=== Task list ===
(a) Print the passage of the algorithmic trading excerpt from "First, I would" to "on Oct. 1st.".
(b) State whether each statement agrees with the algorithmic trading excerpt, answering yes or no and quoting the deciding words: (i) The author recommends first trading the algo on a demo account. (ii) The author says at least 200 data samples are needed before meaningful conclusions can be drawn. (iii) The author says changing an SMA's parameters from 20 to 25 will help in a rangebound market.

=== Document excerpt ===

□ □ □

The first thing you will want to do with your algo is to override it. That’s fine and totally natural. As discretionary screen based traders we simply don’t realize how much “art” is involved in our day to day trading process. Even the most steely, disciplined traders will change their “ironclad” trading rules on the fly in reaction to whatever is happening on the screen.

So go ahead, screw around with the algo, take profits early, terminate trades arbitrarily, override your entry criteria. In short let emotion take over and get it out of your system. After a few days of second guessing yourself and losing money you will finally be ready to let go. Like an anxious parent watching his baby take a few steps on his own, you will finally start to trust the process.

2. Trade with Real Money

I know the standard advice is to trade your algo on a demo, but I disagree wholeheartedly. Trading a demo is like playing HALO 3 and thinking that you are ready for war. The moment you hear a shell explode near you in real life you’ll pee your pants. Mistakes WILL happen on the algo (in the future I am going to devote a whole column to all the things that can go wrong) and you need to learn from those mistakes quickly. There is no better feedback loop than watching your account get sliced and diced by the computer. You will become battle hardened in no time.

3. Understand the Model

Ask yourself exactly what price behavior you are trying to model. Ask yourself why you think this behavior may have an edge in the market. Stop obsessing about the indicators. Indicators are simply tools that help you describe your psychological insight mathematically, so changing the parameters of your SMA from 20 to 25 will not help you at all in a rangebound market. Always take an eagle’s eye view of your strategy and be merciless with your assumptions because I can assure you, if you are not -- the market will show you no mercy.

4. Let Algo Be Algo

Once you are generally content with the logic of your strategy, let the thing trade. Just as we must learn as parents to bite our tongue and let our children discover for themselves the rules of life, so too with the algo we must let it trade for a while to discover the rules of price action. Besides, you need at least 200 data samples to even begin to draw any meaningful conclusions from your ideas so sit still and let it operate on its own. After all that’s the goal isn’t it?

Comments

Hi
I’ve been trading Algo for 2 yrs. One of my systems has currently making new records in term of drawdown. I have trouble finding a “rule” to decide whether a system is no longer working. From your experience, do you have something like a fail-safe point of a trading system? Say’s if a system has broken a new drawdown record or a certain level, you will stop trading that particular system. Or do you look at other considerations such as your overall portfolio, the overall profit that the system in question has made for you, etc…
Thanks

By mario roter on October 24th, 2009 at 3:45 pm

First, I would like to say that I am a deep admirer of you and I have been following you for a long time.

Now, for the algos…
After 2 full years of hard work, a lot of reading and learning and a lot of experimenting and checking, my partner and I finally decided to go live on Oct. 1st.

□ □ □

=== Data for analysis ===
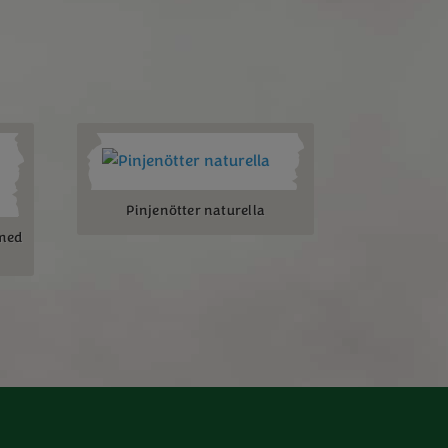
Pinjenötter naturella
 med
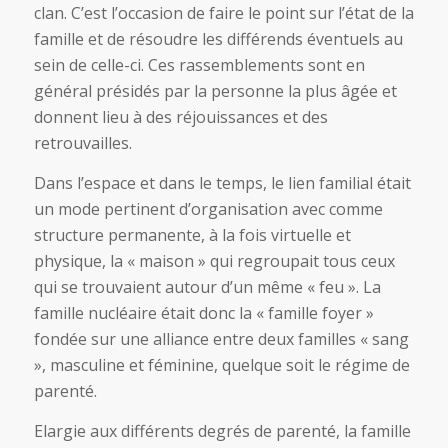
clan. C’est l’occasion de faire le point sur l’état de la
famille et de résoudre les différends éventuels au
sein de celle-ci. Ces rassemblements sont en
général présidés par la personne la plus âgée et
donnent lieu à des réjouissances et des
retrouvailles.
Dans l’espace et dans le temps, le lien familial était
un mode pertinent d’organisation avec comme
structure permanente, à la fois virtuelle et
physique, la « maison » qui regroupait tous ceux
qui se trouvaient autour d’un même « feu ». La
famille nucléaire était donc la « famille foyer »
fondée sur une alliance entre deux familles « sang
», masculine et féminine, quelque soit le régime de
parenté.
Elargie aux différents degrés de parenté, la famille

□ □ □

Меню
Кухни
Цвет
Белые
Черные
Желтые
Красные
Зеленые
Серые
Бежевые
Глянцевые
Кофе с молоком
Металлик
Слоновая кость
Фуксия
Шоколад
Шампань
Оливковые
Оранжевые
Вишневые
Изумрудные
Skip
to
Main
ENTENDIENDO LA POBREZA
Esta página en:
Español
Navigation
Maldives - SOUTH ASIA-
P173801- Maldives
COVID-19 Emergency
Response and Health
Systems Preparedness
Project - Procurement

□ □ □

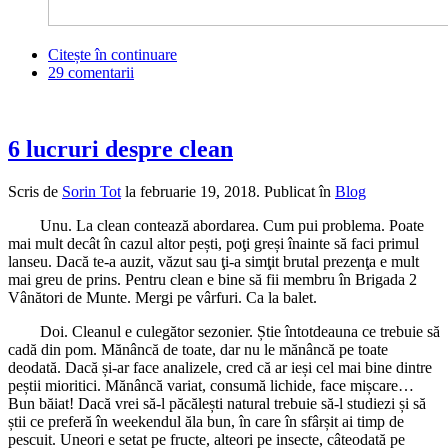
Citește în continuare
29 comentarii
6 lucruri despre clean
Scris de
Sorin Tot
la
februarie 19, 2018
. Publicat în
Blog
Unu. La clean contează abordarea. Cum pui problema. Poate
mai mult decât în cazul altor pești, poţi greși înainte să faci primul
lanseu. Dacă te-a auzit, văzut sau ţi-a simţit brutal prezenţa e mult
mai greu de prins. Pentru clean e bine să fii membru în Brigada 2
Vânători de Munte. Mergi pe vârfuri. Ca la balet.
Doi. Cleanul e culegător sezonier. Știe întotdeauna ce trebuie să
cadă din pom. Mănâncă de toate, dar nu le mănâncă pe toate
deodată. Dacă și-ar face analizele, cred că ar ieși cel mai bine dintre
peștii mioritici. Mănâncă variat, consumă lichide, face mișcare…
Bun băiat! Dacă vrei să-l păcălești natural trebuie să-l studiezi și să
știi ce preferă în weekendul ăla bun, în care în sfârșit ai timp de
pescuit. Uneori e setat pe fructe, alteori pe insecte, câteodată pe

□ □ □

=== Set of answers ===
(a)
First, I would like to say that I am a deep admirer of you and I have been following you for a long time.

Now, for the algos…
After 2 full years of hard work, a lot of reading and learning and a lot of experimenting and checking, my partner and I finally decided to go live on Oct. 1st.

(b)
(i) No: "I know the standard advice is to trade your algo on a demo, but I disagree wholeheartedly."
(ii) Yes: "you need at least 200 data samples to even begin to draw any meaningful conclusions from your ideas"
(iii) No: "changing the parameters of your SMA from 20 to 25 will not help you at all in a rangebound market."